To help identify deadlocks and other synchronization problems more reliably, we strongly recommend using ThreadSanitizer:

clang -O2 -lpthread -fsanitize=thread dp.c && ./a.out`

This will run slower (though not noticably so for this program), but tries to idenitfy cases where the program does not implement a resource hierarchy strategy (that is, does not use consistent order for acquiring locks). It also will (with varying reliablity) detect several other kinds of thread usage errors (like race conditions).

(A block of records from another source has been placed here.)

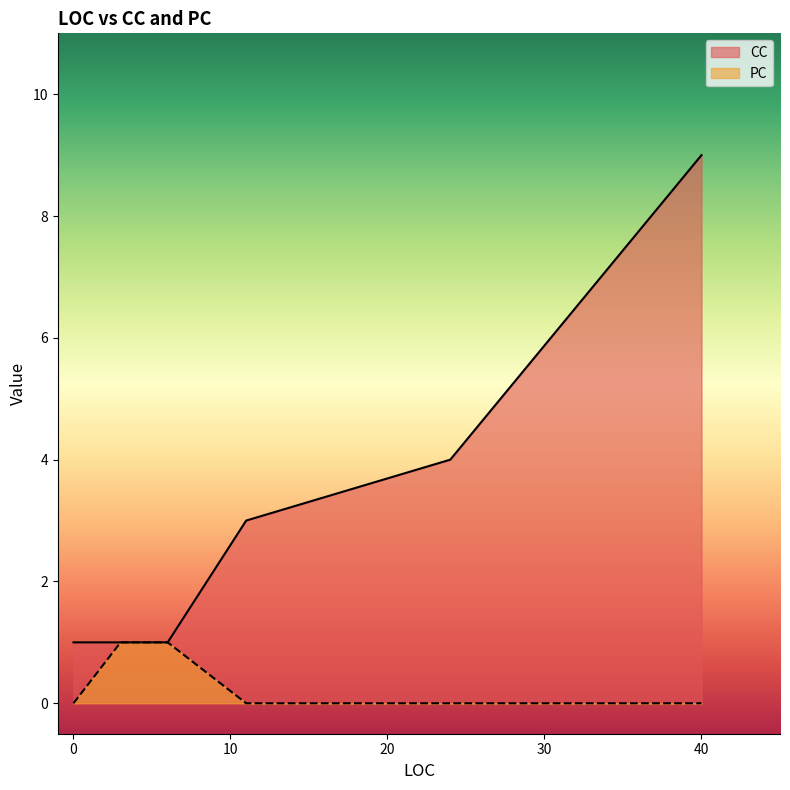

Does the chart have visible grid lines?

No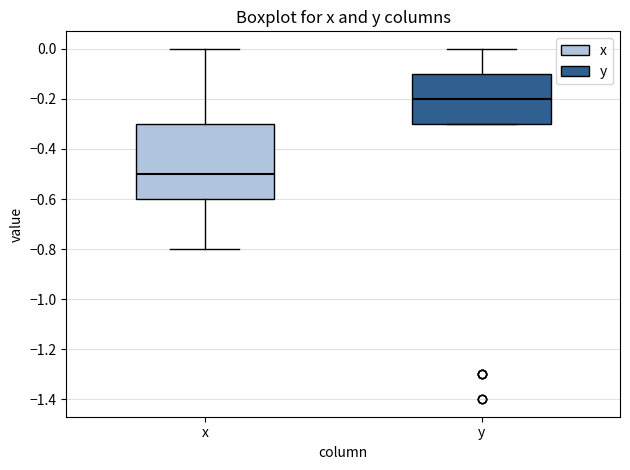

Reading left to right, transcribe this box plot: for each box, give where its median line is, the range the box spans, and where its two whiskers end, as read against the y-axis. The values are not printed on the chart, so give them approximately, as read against the axis.

x: median -0.5, box -0.6 to -0.3, whiskers -0.8 to 0.0
y: median -0.2, box -0.3 to -0.1, whiskers -0.3 to 0.0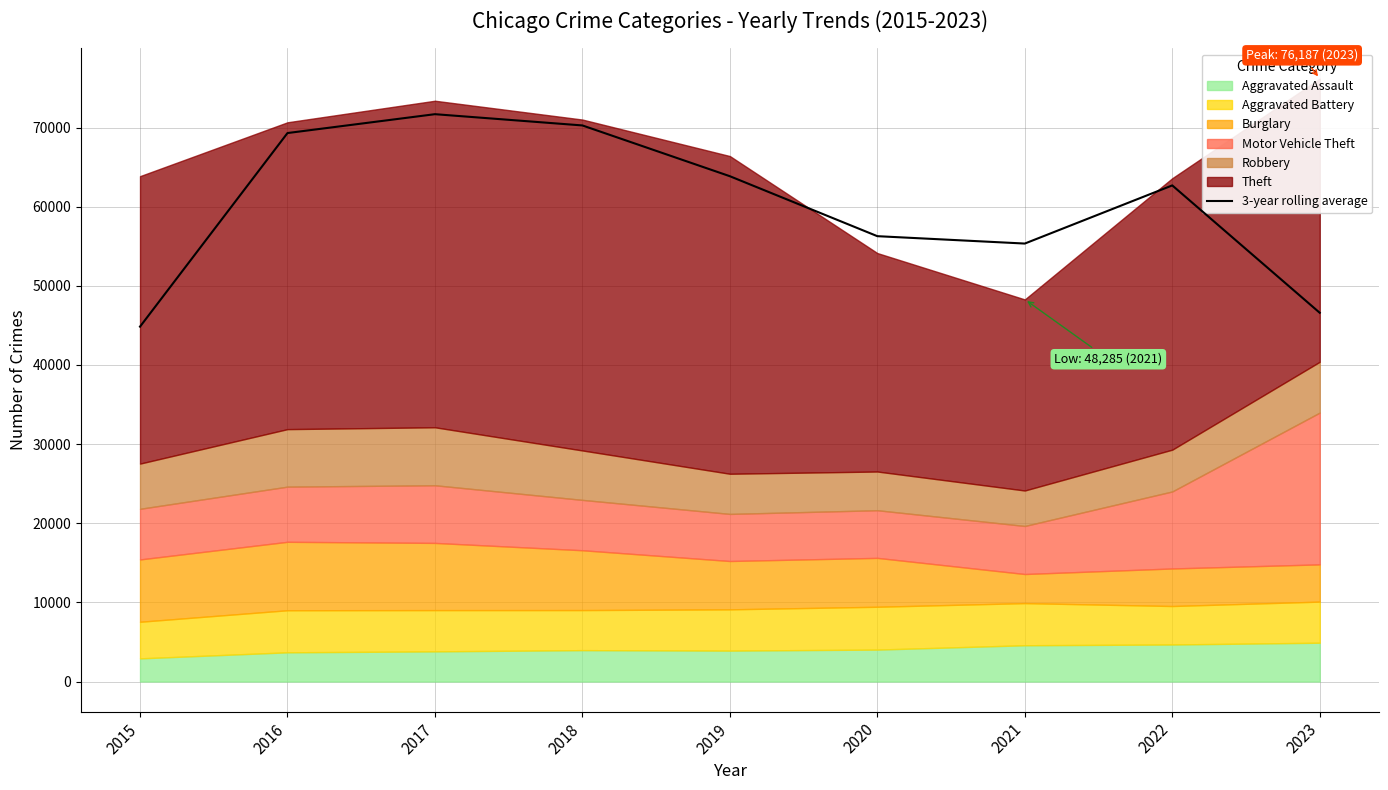

Is it true that the value at 2016 is 69308.3?

True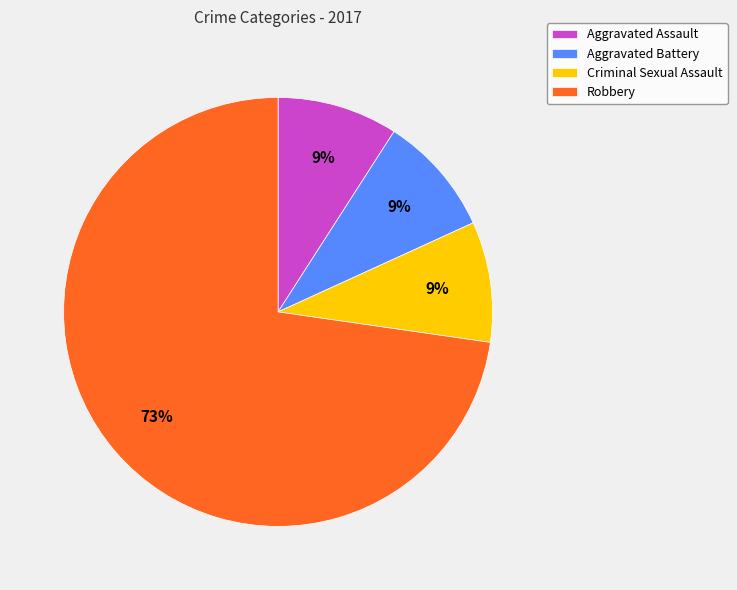

What is the majority slice?

Robbery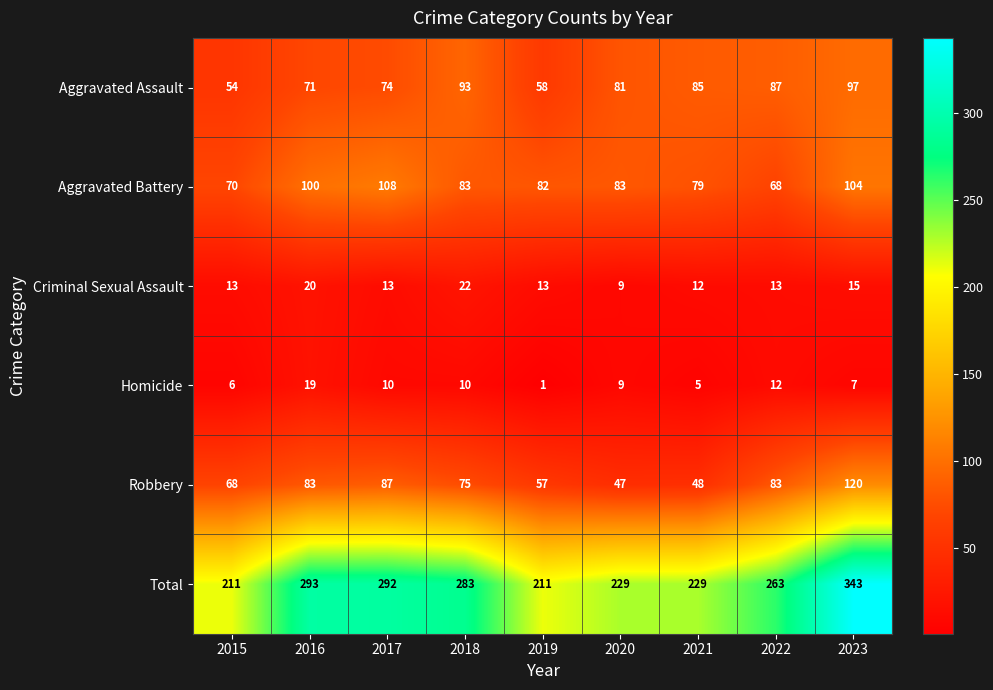

At which category does the chart reach its minimum across all series?

2019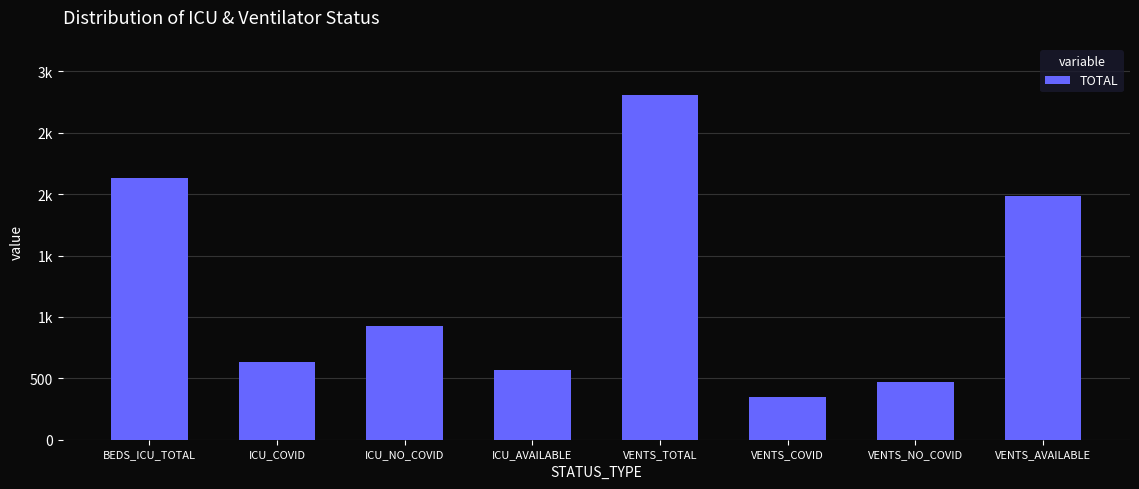

The value at ICU_NO_COVID is 1539. True or false?

False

2.2 Approach 1: Arbitrator

Submission filename: dp-arb.c

Ensure there is no deadlock by using the Arbitrator solution. A correct solution can be just four lines:

1. declare a global arbitrator mutex
2. initialize that mutex in main
3. lock it and
4. unlock it, both in eat, so that only one philosopher can reach for chopsticks at a time

(This is not one of the deadlock prevention strategies we discussed in lecture, but it makes the thread take turns waiting for resources (the chopsticks), so only one thread can wait at a time. With only one thread waiting at a time, we can’t have a cyclic dependency.)

If correctly implemented,

• There will be no deadlock; the program will always terminate
• The output will never have two Philosopher i got chopstick lines with a different Philosopher j got chopstick line in between

(When this strategy is run under ThreadSanitizer, it may report that there is a lock order inversion representing a potential deadlock, because thread sanitizer is checking for the constistent lock order solution for preventing deadlock; it’s not programmed to identify this strategy.)

2.3 Approach 2: Resource hierarchy

Submission filename: dp-rh.c

This implementation should ensure there is no deadlock by using the Resource hierarchy solution.

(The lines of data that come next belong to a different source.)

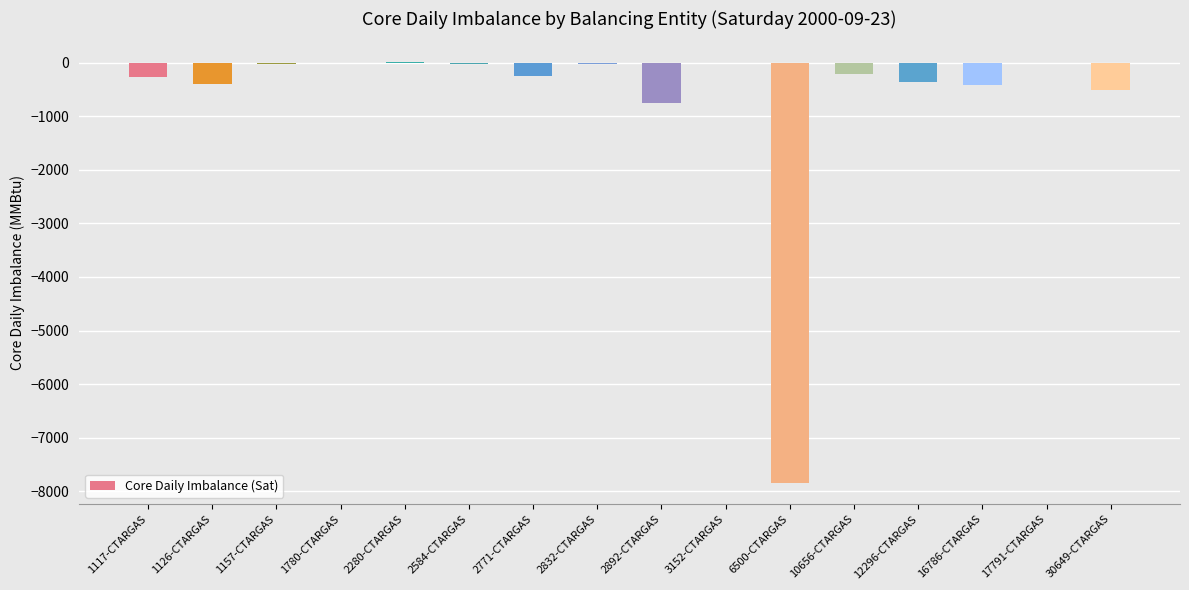

What is the change in value from 2892-CTARGAS to 10656-CTARGAS?

+554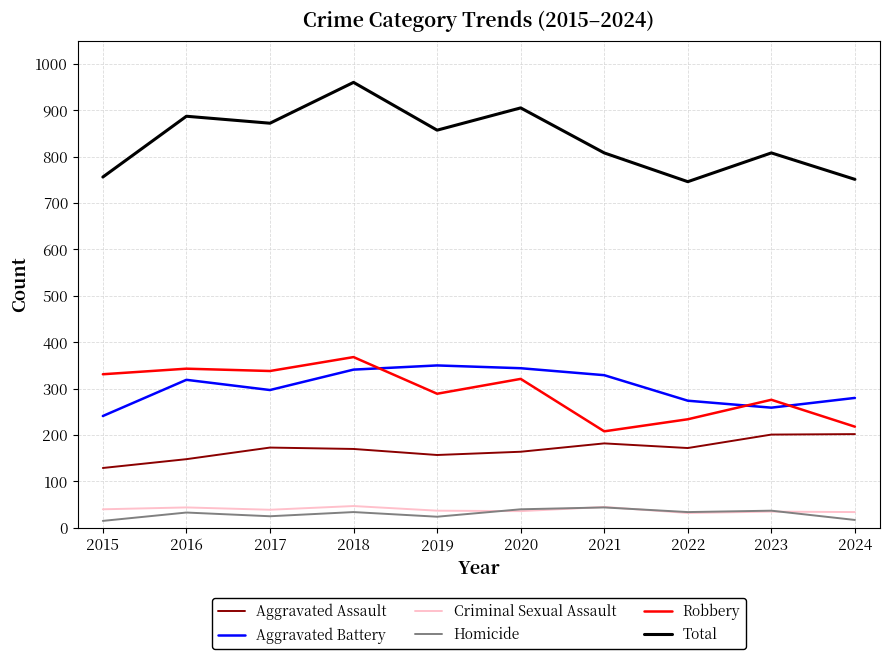

Which category has the highest value in the Total series?

2018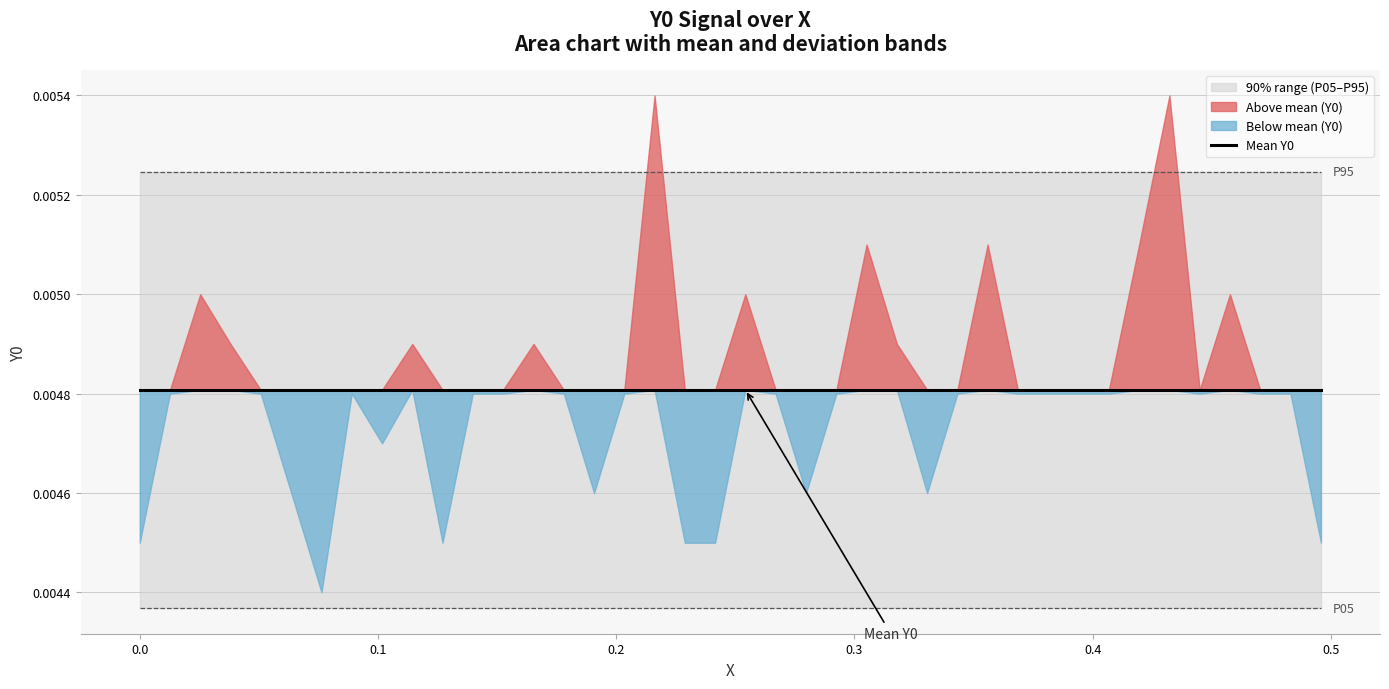

Count the number of data series in this chart.

1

Require every philosopher to pick up their lower-numbered chopstick before their higher-numbered chopstick.

If correctly implemented,

• There will be no deadlock; the program will always terminate
• After a Philosopher i got chopstick j line, any following Philosopher i got chopstick k line will have a k > j.

2.4 Approach 3 : Retry with backoff

Submission filename: dp-backoff.c

This implementation should ensure there is no deadlock by acquiring the lock on the second chopstick in a way that will fail if it is already locked. If acquiring the second chopstick fails, it should set down the first chopstick, and retry the whole process.

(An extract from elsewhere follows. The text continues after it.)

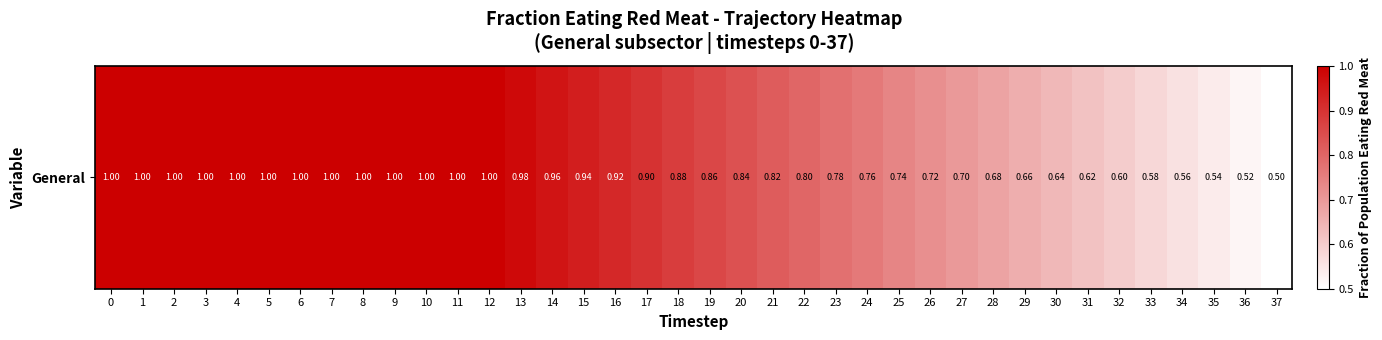

What is the maximum value shown in the chart?

1.0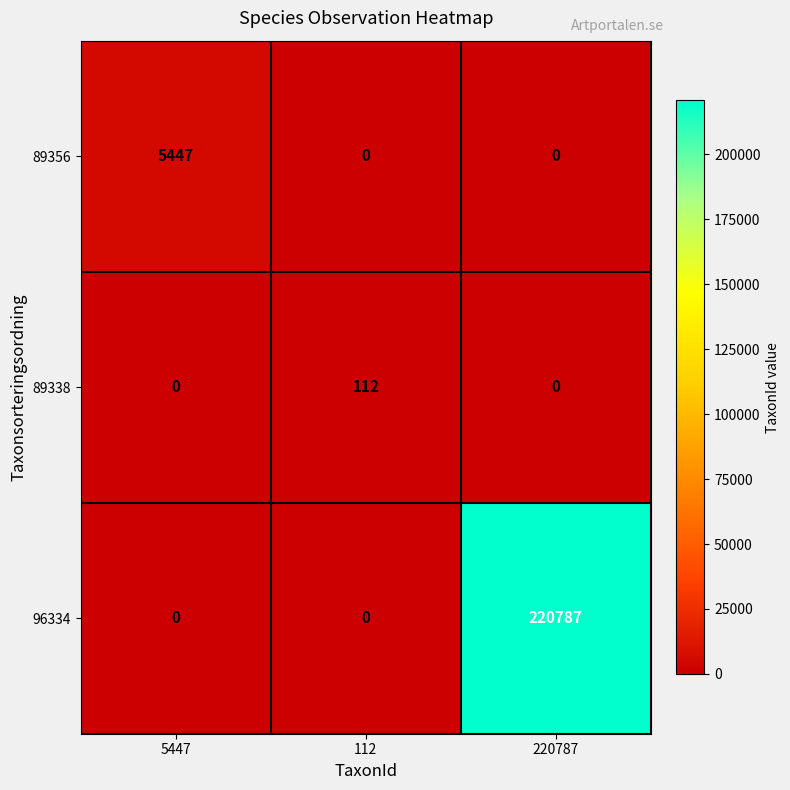

Count the number of categories in the chart.

3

To avoid livelock where threads continue retrying indefinitely, threads should use randomized exponential backoff to limit how often retry and make it unlikely that two threads which both decide to retry at the same time end up retrying at the same time.

For example:

• after locking fails the first time, a thread could wait a pseudorandomly chosen amount of time between 50 and 100 microseconds
• after locking fails a second time, a thread could wait a pseudorandomly chosen amount of time between 100 and 200 microseconds
• after locking fails a third time, a thread could wait a pseudorandomly chosen amount of time between 200 and 400 microseconds
• and so on

Your implementation can vary the amount of time threads wait so long as:

• the average increases by a multiplicative factor each time (to keep threads from hogging all the processor time just retrying); and
• the exact amount of time is always randomized (so threads that started being exactly in sync with each other will not stay in sync)

You can use:

• pthread_mutex_trylock to attempt to get a mutex lock and detect when this is not immediately possible. pthread_mutex_trylock will return 0 when successful, and some non-zero value when locking fails.
• rand() to generate pseudorandom numbers and usleep() or nanosleep() to have threads wait for varying amounts of time.

If successful:

• There will be no deadlock; the program will always terminate.
• One philosopher will usually end up trying to acquire the lock several times before succeeding.

3 Check off

Either:

• submit solutions for all the approaches
• OR have a TA see your program working:
  • at least two of the required approaches should be completed;
  • the remaining approach should have significant progress

For an in-person checkoff, TAs may ask to see your code and ask a questions along the lines of why this line here instead of there? which all team members should be prepared to answer.